I started singing the tune by India Arie this morning, and the reason, well..what had happened was..
I was supposed to meet at friend at 12:30 for lunch, and the night before I had slept rather late for many many reasons. My alarm went off in the morning and my body didn't want to co-operate; it was only my mind that was going: is it time yet? Maybe?.. And bam…back to the sleep-zone.
Long story short, it was 14:30 when I next woke up! :/
*ding ding!* my internal alarm went off! Oh boy…I had a missed call and a message! :(
I sent her a message back, then I tried to relax. Feeling horrible about missing our appointment, and I prayed for the grace for this. I was in panic mode praying until He lightly put a song in my head by India Arie called 'The Heart of The Matter', "it's about…forgiveness…forgiveness.."
and I thought.. huh? haha! It seemed He was more light hearted about this than I was but it didn't ring a bell until later in the evening, but back to the story...
I called my friend later on, STILL feeling horrible, and apologized. She started giggling about it and I said, "heeyyyy… why are you laughing, I feel SO horrible!" and she said it was okay and started giggling even more. I knew it was okay and she was alright with it, but I still felt bad. I had to throw it out and think of the positives, which were: at least we had planned to meet at her work, so it worked out fine that she was in the same building she was going to be in all day..and *phew* did it make that better. :) The main thing was letting go, forgiving myself (and not being too hard on myself), and going about the day. ;-)

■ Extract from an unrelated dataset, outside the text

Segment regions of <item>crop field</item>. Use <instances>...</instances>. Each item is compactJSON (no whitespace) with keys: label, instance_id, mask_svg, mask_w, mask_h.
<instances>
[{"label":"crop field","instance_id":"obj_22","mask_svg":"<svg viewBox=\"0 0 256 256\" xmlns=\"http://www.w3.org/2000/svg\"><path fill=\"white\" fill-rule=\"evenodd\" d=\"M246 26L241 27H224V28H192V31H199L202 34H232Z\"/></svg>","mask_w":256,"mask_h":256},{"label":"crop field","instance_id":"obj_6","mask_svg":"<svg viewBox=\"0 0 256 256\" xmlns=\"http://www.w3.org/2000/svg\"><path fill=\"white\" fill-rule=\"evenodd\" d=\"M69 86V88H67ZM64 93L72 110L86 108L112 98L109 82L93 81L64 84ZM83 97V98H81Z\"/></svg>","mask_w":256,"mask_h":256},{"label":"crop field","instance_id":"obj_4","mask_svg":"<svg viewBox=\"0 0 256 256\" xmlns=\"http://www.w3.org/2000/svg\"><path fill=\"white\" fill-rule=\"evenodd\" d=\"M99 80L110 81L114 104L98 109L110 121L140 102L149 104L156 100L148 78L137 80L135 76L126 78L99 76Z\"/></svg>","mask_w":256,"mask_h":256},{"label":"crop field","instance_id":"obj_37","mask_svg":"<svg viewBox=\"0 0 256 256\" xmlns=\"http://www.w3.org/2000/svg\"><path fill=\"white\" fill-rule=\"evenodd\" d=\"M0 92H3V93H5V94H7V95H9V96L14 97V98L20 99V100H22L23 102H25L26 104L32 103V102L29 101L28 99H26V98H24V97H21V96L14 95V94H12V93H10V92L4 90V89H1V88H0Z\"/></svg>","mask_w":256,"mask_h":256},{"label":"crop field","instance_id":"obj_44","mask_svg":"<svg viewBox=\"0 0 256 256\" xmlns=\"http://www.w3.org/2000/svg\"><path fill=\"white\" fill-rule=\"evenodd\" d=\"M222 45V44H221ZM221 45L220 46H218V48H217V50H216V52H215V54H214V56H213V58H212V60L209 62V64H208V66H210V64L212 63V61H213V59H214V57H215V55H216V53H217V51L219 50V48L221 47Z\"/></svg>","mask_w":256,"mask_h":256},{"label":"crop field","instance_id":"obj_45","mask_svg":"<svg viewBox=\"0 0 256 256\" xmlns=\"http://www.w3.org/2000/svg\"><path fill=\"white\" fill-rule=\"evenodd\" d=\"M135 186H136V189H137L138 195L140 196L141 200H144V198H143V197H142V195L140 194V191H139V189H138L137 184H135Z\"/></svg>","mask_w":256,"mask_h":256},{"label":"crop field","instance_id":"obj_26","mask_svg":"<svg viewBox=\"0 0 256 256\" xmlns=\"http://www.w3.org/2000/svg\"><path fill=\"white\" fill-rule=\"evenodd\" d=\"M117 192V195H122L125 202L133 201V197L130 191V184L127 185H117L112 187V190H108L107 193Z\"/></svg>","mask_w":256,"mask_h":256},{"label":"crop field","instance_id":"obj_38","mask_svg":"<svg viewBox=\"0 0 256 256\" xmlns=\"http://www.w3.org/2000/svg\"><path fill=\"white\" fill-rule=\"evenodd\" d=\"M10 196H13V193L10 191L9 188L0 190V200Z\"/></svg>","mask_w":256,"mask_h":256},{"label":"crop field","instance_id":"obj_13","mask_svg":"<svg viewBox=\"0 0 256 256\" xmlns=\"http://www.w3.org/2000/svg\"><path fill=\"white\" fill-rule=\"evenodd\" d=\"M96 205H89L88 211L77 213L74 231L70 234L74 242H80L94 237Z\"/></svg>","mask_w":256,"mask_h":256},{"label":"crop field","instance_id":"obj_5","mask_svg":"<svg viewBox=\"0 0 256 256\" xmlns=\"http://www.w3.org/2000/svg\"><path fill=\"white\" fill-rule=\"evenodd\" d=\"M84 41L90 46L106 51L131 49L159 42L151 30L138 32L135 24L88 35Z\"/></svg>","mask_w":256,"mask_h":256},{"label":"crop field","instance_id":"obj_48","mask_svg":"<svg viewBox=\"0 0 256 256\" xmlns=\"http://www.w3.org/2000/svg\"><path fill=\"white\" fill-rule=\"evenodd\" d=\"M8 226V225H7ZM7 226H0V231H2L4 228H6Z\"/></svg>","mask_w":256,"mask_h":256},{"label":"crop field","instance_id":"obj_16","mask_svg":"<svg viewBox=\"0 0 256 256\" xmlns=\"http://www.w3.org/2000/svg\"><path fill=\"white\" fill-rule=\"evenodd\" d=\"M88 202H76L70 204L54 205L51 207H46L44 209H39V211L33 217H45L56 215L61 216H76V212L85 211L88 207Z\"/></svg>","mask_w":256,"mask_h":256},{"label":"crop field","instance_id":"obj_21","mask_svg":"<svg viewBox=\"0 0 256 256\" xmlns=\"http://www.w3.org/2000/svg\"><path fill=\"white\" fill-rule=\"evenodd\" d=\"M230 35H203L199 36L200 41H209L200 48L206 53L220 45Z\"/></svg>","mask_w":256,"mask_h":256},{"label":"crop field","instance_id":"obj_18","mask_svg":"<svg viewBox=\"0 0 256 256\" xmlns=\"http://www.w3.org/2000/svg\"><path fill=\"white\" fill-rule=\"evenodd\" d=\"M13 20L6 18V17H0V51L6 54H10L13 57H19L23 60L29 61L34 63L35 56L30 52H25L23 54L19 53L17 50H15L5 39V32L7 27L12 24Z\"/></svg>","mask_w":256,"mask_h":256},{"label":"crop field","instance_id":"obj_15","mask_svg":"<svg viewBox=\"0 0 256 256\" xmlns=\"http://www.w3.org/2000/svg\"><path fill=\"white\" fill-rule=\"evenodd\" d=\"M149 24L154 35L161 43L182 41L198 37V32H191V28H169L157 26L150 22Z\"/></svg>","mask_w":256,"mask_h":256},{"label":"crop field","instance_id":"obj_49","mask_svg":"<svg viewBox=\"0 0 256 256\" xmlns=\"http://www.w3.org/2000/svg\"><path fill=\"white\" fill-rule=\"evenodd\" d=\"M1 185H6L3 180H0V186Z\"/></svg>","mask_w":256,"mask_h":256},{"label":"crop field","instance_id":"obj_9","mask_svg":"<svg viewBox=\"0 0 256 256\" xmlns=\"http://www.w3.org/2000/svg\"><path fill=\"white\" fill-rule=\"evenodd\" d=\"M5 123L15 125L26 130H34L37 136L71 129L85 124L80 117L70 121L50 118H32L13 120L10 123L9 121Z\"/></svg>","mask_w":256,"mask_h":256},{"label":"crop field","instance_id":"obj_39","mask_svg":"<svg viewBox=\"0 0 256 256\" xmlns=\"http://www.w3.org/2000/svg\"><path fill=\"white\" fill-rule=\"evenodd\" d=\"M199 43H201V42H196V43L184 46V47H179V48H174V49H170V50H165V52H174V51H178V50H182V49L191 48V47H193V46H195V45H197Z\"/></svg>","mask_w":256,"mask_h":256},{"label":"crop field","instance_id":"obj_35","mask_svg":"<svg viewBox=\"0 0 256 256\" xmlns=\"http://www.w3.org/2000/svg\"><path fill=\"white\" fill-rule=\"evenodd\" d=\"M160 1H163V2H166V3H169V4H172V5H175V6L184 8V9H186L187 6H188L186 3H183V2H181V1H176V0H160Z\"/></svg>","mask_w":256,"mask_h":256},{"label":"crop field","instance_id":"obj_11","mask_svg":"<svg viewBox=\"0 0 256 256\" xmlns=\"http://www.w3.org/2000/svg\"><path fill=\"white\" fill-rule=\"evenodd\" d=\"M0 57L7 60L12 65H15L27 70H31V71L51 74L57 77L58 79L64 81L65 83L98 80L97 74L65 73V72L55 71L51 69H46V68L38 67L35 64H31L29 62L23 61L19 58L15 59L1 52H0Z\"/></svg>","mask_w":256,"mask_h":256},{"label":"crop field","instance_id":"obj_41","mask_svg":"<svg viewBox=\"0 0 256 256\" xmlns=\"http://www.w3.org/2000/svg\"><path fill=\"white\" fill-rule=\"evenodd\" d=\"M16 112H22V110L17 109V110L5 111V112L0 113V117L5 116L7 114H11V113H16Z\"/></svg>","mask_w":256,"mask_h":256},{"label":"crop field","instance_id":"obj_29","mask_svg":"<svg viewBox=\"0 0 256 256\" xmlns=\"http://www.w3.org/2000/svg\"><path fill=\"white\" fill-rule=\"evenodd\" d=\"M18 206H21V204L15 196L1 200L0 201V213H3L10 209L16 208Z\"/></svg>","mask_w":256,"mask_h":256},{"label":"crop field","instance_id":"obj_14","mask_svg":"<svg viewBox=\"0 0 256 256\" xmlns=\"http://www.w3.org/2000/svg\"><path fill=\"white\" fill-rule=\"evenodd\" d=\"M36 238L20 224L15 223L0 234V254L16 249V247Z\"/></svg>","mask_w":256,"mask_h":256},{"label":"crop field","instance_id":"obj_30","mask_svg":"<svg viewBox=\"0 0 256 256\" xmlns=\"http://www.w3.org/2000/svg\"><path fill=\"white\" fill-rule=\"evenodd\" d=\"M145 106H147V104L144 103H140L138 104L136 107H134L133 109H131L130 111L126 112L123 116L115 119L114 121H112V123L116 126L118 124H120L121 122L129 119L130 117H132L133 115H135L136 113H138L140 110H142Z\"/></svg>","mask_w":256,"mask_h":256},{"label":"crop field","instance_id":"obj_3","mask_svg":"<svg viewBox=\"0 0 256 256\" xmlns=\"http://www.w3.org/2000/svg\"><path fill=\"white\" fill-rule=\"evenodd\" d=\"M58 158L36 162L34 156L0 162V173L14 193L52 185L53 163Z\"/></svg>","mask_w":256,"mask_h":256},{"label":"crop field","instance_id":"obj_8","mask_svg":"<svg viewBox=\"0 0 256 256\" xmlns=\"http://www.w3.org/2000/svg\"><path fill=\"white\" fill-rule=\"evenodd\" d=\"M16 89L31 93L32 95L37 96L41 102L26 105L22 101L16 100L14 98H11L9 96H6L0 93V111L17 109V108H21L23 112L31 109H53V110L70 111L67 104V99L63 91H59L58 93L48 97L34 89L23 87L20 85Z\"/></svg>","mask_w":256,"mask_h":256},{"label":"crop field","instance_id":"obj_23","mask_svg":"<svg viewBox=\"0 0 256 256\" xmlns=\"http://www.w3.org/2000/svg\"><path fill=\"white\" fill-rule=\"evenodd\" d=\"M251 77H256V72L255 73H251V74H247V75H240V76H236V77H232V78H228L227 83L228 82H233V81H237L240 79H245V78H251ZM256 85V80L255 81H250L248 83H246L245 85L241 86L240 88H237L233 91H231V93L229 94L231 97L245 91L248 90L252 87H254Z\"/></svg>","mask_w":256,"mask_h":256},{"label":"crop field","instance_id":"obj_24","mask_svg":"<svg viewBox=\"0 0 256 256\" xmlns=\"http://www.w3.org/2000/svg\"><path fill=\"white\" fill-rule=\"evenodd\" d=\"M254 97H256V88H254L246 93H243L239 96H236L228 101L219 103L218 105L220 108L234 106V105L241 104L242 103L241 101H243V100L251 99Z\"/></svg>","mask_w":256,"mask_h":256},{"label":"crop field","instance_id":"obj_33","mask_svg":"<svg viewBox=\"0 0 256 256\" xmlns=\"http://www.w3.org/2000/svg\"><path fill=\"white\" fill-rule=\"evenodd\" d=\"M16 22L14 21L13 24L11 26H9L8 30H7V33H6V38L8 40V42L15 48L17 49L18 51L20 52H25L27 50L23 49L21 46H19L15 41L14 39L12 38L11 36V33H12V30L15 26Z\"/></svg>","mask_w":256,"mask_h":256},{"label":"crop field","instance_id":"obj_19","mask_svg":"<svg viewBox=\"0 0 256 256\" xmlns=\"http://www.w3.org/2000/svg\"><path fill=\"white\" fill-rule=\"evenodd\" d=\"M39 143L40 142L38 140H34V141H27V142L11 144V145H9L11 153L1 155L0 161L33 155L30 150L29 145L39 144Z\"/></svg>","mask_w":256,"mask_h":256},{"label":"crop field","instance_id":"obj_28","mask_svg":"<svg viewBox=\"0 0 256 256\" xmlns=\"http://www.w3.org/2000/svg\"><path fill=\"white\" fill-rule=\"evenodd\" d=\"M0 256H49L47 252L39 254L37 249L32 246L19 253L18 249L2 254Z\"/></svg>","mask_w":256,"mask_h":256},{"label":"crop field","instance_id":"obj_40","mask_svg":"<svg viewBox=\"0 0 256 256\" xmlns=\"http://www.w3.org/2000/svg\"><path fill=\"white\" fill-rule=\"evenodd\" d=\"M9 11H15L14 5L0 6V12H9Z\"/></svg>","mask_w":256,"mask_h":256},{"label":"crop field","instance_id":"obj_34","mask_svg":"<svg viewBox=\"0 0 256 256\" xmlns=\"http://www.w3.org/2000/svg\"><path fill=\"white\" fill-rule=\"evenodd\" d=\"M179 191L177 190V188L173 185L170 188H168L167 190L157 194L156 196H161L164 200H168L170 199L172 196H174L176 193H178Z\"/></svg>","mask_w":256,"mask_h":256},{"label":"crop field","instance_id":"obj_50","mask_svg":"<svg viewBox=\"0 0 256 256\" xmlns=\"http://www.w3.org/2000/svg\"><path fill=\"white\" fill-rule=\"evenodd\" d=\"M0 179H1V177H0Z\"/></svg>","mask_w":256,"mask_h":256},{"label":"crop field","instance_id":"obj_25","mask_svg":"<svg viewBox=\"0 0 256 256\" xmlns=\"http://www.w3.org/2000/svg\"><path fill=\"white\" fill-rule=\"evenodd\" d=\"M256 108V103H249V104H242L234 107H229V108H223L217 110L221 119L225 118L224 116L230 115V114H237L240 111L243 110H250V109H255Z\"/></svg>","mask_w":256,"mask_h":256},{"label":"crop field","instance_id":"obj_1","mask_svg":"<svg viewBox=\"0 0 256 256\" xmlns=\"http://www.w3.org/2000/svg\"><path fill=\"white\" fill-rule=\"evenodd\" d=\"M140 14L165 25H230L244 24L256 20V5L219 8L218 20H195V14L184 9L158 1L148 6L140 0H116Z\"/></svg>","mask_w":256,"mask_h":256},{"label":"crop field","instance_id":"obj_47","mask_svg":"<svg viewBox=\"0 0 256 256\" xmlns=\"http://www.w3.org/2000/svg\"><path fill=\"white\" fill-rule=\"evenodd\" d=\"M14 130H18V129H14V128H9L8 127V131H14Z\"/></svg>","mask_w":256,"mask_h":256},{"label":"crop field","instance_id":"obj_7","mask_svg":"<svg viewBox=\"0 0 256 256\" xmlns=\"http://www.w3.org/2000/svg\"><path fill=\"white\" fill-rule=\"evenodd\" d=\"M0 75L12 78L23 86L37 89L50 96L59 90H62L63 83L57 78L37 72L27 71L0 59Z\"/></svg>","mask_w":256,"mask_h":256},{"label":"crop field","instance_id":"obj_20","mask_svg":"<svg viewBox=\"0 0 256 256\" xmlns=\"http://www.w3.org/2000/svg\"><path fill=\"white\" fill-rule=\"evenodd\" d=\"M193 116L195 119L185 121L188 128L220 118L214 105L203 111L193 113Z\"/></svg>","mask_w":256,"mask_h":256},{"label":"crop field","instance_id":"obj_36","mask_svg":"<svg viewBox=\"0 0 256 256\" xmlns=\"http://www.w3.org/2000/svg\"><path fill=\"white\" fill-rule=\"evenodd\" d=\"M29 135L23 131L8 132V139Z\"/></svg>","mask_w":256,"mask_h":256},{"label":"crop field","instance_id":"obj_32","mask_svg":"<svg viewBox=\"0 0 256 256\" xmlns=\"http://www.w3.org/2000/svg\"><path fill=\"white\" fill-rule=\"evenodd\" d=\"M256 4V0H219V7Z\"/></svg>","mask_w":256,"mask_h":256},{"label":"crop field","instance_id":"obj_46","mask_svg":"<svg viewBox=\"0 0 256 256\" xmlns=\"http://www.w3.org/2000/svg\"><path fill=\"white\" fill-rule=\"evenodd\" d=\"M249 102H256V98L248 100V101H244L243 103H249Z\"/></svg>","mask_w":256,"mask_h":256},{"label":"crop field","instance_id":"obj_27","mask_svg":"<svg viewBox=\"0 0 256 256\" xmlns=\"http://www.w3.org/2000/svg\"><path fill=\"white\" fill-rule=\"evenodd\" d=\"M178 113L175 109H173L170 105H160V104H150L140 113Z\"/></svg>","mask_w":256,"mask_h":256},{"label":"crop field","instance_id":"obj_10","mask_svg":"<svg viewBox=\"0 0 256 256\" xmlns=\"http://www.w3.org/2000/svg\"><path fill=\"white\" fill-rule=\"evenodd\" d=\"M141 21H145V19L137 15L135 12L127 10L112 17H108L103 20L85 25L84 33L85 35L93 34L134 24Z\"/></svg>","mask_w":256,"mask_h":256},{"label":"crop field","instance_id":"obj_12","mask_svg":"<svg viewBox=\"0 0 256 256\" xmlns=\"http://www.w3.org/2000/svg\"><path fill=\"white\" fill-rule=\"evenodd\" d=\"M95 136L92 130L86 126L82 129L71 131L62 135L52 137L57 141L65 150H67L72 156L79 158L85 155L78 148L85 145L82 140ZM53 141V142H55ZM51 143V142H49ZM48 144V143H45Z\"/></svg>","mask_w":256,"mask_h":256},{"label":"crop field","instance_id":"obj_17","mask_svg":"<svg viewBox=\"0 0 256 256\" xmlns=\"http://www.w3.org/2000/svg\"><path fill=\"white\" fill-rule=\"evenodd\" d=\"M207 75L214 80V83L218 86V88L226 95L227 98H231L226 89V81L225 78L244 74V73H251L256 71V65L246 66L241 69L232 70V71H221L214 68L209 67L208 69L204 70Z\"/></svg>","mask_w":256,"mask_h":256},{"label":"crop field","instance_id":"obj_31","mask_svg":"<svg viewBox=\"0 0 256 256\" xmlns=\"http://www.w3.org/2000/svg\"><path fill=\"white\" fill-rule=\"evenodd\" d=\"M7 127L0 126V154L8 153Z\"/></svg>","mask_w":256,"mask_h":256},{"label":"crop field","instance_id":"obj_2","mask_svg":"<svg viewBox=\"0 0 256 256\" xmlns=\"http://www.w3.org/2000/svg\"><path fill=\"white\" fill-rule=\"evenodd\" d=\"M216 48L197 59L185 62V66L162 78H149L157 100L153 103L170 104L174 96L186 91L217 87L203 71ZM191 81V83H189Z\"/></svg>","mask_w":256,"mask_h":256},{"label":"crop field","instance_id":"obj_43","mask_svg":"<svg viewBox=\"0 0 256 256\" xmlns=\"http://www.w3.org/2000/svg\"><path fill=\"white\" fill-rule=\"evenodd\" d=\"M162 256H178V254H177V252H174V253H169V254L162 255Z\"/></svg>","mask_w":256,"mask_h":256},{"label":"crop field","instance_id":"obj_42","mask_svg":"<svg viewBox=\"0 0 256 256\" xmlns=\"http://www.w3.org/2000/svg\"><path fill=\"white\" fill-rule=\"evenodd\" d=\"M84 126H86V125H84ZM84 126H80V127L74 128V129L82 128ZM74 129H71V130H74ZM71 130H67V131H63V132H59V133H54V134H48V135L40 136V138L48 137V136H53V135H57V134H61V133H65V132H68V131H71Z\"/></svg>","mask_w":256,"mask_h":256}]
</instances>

I started seeing the effect of forgiveness..the laughter…the joy… :) it made sense now. God starts to replace the part we let go with His wonderful joyful qualities and love. No more worries, or as I like to say, Hakuna Matata! ...*breathe*;-). Whatever you've forgiven might pop in your head again, but try to take it back, give it to God and say "no, I have forgiven, I've moved on, I'm hanging onto Christ!" As it is written:
"We demolish arguments and every pretension that sets itself up against the knowledge of God, and we take captive every thought to make it obedient to Christ" -2 Corinthians 10:5
It's funny because this nice story could somewhat end there and we could all bounce down the rainbow and talk about how lovely it is to forgive just like that, but that's not always the reality. Sometimes forgiveness is not as light, nor as 'bright' as the way it went in the situation above..with people smiling and saying: "it's alright!" Sometimes it's tougher.
Maybe you've been wronged, and are holding it in.
Forgiveness is for letting God take control, and to breathe again. You deserve that again my dear friend. It's painful, but allow Him to take control of the situation. Take a look at His promises; will He ever let you down? Never. It says,
"God is not human, that he should lie, not a human being, that he should change his mind. Does he speak and then not act? Does he promise and not fulfill?" -Numbers 23:19
It might be even harder when the person you forgive doesn't even say 'I'm sorry', or plays it cool, or even pretends like it never happened, but allow yourself to breathe again. Let go, breathe,and allow God to STEP IN and take control. God sees all sides of the situation. You might not even like them or hang out with the person again, but you can breath again. Let. it. go. and laugh again. His Arms are big enough to carry what's within.
"He will cover you with his feathers. He will shelter you with his wings. His faithful promises are your armor and protection" -Psalm 91:4
And if it's healing you need, you will find it.